Since Jan. 1 the regime’s broadcasting watchdogs started implementing new regulations to restrict certain television entertainment programs.

Under a regulation by the State Administration of Radio, Film and Television, taking effect on Jan. 1, two-thirds of entertainment shows on China’s 34 satellite channels were cut. The total number of entertainment programs scheduled for prime time broadcasting in one week dropped from 126 to 38. Each satellite channel can broadcast no more than two entertainment shows per week. At the same time, the number of “news” programs has been increased by 33 percent.

Western-style reality and talk shows have become very popular entertainment on Chinese satellite television. As these shows provide people with an opportunity to express their feelings and thoughts about personal and social problems, they apparently are making communist party leaders anxious.

Shutting down these entertainment shows and replacing them with political propaganda programs “is part of the CCP’s wider campaign to reinforce socialist principles, while Chinese citizens are calling for values such as freedom of expression and democracy,” New Tang Dynasty Television said in a Jan. 5 report.

In one province authorities have also begun tightening their control over journalists during the end of last year.

Zhejiang Provincial Press and Publication Bureau conducted assessments of 182 correspondent stations in the province. Fourteen media received orders to undergo disciplinary reorganization, four state media correspondent stations didn’t pass the year-end review, and another four media correspondent stations were dismissed, according to a Nov. 15, 2011 China Press and Publication News report.

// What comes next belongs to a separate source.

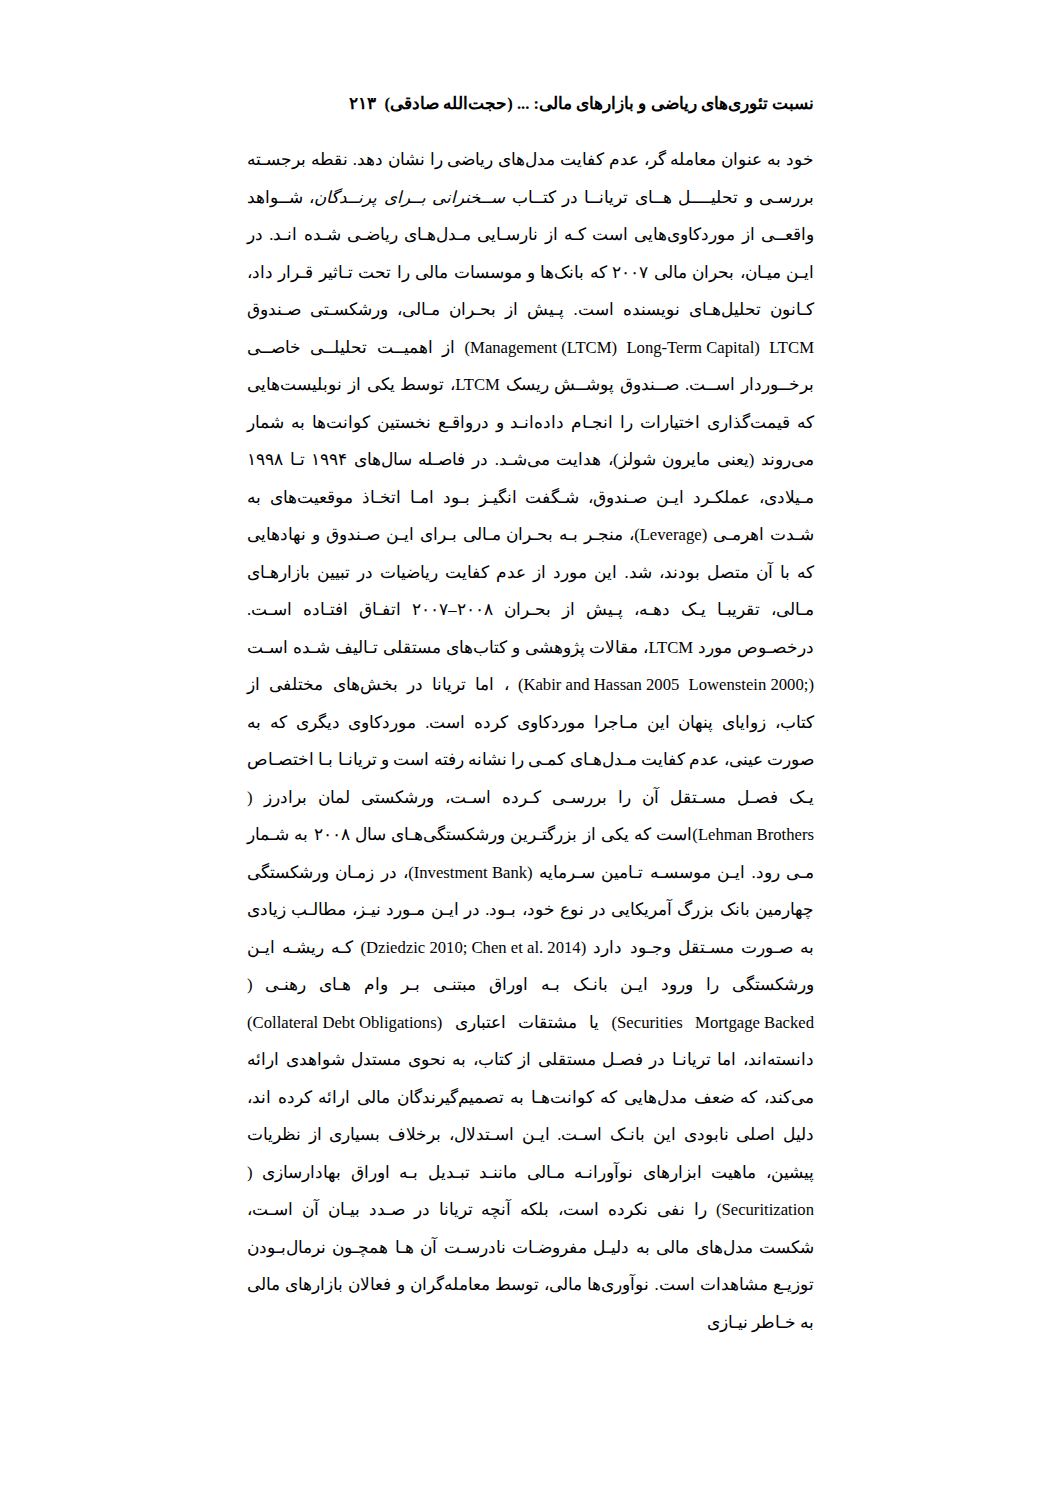نسبت تئوری‌های ریاضی و بازارهای مالی: ... (حجت‌الله صادقی) ۲۱۳
خود به عنوان معامله گر، عدم کفایت مدل‌های ریاضی را نشان دهد. نقطه برجسـته بررسـی و تحلیــــل هــای تریانــا در کتــاب ســخنرانی بــرای پرنــدگان، شــواهد واقعــی از موردکاوی‌هایی است کـه از نارسـایی مـدل‌هـای ریاضـی شـده انـد. در ایـن میـان، بحران مالی ۲۰۰۷ که بانک‌ها و موسسات مالی را تحت تـاثیر قـرار داد، کـانون تحلیل‌هـای نویسنده است. پـیش از بحـران مـالی، ورشکسـتی صـندوق LTCM (Long-Term Capital Management (LTCM)) از اهمیــت تحلیلــی خاصــی برخــوردار اســت. صــندوق پوشــش ریسک LTCM، توسط یکی از نوبلیست‌هایی که قیمت‌گذاری اختیارات را انجـام داده‌انـد و درواقـع نخستین کوانت‌ها به شمار می‌روند (یعنی مایرون شولز)، هدایت می‌شـد. در فاصـله سال‌های ۱۹۹۴ تـا ۱۹۹۸ مـیلادی، عملکـرد ایـن صـندوق، شـگفت انگیـز بـود امـا اتخـاذ موقعیت‌های به شـدت اهرمـی (Leverage)، منجـر بـه بحـران مـالی بـرای ایـن صـندوق و نهادهایی که با آن متصل بودند، شد. این مورد از عدم کفایت ریاضیات در تبیین بازارهـای مـالی، تقریبـا یـک دهـه، پـیش از بحـران ۲۰۰۸–۲۰۰۷ اتفـاق افتـاده اسـت. درخصـوص مورد LTCM، مقالات پژوهشی و کتاب‌های مستقلی تـالیف شـده اسـت (Lowenstein 2000; Kabir and Hassan 2005) ، اما تریانا در بخش‌های مختلفی از کتاب، زوایای پنهان این مـاجرا موردکاوی کرده است. موردکاوی دیگری که به صورت عینی، عدم کفایت مـدل‌هـای کمـی را نشانه رفته است و تریانـا بـا اختصـاص یـک فصـل مسـتقل آن را بررسـی کـرده اسـت، ورشکستی لمان برادرز (Lehman Brothers)است که یکی از بزرگتـرین ورشکستگی‌هـای سال ۲۰۰۸ به شـمار مـی رود. ایـن موسسـه تـامین سـرمایه (Investment Bank)، در زمـان ورشکستگی چهارمین بانک بزرگ آمریکایی در نوع خود، بـود. در ایـن مـورد نیـز، مطالـب زیادی به صـورت مسـتقل وجـود دارد (Dziedzic 2010; Chen et al. 2014) کـه ریشـه ایـن ورشکستگی را ورود ایـن بانـک بـه اوراق مبتنـی بـر وام هـای رهنـی (Mortgage Backed Securities) یا مشتقات اعتباری (Collateral Debt Obligations) دانسته‌اند، اما تریانـا در فصـل مستقلی از کتاب، به نحوی مستدل شواهدی ارائه می‌کند، که ضعف مدل‌هایی که کوانت‌هـا به تصمیم‌گیرندگان مالی ارائه کرده اند، دلیل اصلی نابودی این بانـک اسـت. ایـن اسـتدلال، برخلاف بسیاری از نظریات پیشین، ماهیت ابزارهای نوآورانـه مـالی ماننـد تبـدیل بـه اوراق بهادارسازی (Securitization) را نفی نکرده است، بلکه آنچه تریانا در صـدد بیـان آن اسـت، شکست مدل‌های مالی به دلیـل مفروضـات نادرسـت آن هـا همچـون نرمال‌بـودن توزیـع مشاهدات است. نوآوری‌ها مالی، توسط معامله‌گران و فعالان بازارهای مالی به خـاطر نیـازی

In October the regime started cracking down on the Internet to prevent the spreading of “rumors.”

Beijing and Guangdong Province went one step further in December to start implementing real name registration for microblogs, with many dissidents’ microblogs being censored.

Using Culture as a Weapon

An article on Hong Kong’s Cheng Ming magazine compared Hu’s cultural reform with Hitler’s ethnic cleansing and Mao’s Cultural Revolution. It is even campaigned like the Cultural Revolution, the magazine said.

Chinese propaganda officials began a massive media campaign in mid-October to promote Hu’s “culture reform.” Meanwhile, Hu dispatched a central government propaganda team to different cities to preach the key points to local officials.

This kind of effort to organize “major propaganda activity” to get the central government’s message across the country, was only seen in the Cultural Revolution era, Cheng Ming magazine said.

Zhang Weiguo, editor-in-Chief of Hong Kong’s Dong Xiang magazine, concurs. “It certainly looks like the CCP has launched a Cultural Revolution style campaign, using culture as a weapon to oppose and resist the western world’s universal values,” he told Voice of America.

Forcing Intellectual Elite into Exile

Qiushi magazine also quoted Hu as saying, “We have firmly pushed forward reform of the cultural system, articulated new cultural development concepts, liberated and developed cultural productive forces, given impetus to the all–around flourishing of cultural programs.”

In fact, Hu has been pushing his “cultural system reform” as early as 2002, during the sixteenth party congress. He later proposed a “deepening reform of the cultural system” during the seventeenth party congress in 2007.

While Hu “firmly pushed forward” his cultural systems reform--a disguise for maintaining social stability--many intellectuals, including outspoken veteran party members, journalists, dissidents, and lawyers have become the targets of communist authorities’ oppression.

Li Gongzhen, a professor at Wuhan University in Hubei Province, recently warned the Chinese regime to not follow in Hitler’s footsteps and create refugees of China’s intellectual elite. Hitler’s ethnic cleansing forced a group of elite intellectuals, including Einstein, into exile in America. This eventually helped establish a new scientific and cultural center in the U.S. and aided America’s rise as a superpower, Li said.